• Exercise directions
Every line below between the one holding "d’additifs selon vos" and the one holding "مجلس المراقبة المحلية للرعاية الصحية", inclusive, should be copied exactly, and no other line.

(Items from a data source)
★ ★ ★

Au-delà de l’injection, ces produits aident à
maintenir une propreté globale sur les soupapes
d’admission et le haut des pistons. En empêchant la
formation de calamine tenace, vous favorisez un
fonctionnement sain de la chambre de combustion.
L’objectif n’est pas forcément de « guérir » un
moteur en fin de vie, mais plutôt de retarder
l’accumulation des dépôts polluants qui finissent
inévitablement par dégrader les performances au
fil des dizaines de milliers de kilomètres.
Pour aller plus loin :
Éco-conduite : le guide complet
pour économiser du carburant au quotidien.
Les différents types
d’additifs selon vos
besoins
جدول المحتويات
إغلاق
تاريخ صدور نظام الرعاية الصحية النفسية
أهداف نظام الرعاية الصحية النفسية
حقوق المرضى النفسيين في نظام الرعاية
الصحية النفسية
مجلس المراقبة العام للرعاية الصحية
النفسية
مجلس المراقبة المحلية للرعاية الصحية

★ ★ ★

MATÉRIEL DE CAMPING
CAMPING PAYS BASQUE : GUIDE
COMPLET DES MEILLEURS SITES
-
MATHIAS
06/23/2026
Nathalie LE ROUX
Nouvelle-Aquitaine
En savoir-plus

★ ★ ★

• Written answer
d’additifs selon vos
besoins
جدول المحتويات
إغلاق
تاريخ صدور نظام الرعاية الصحية النفسية
أهداف نظام الرعاية الصحية النفسية
حقوق المرضى النفسيين في نظام الرعاية
الصحية النفسية
مجلس المراقبة العام للرعاية الصحية
النفسية
مجلس المراقبة المحلية للرعاية الصحية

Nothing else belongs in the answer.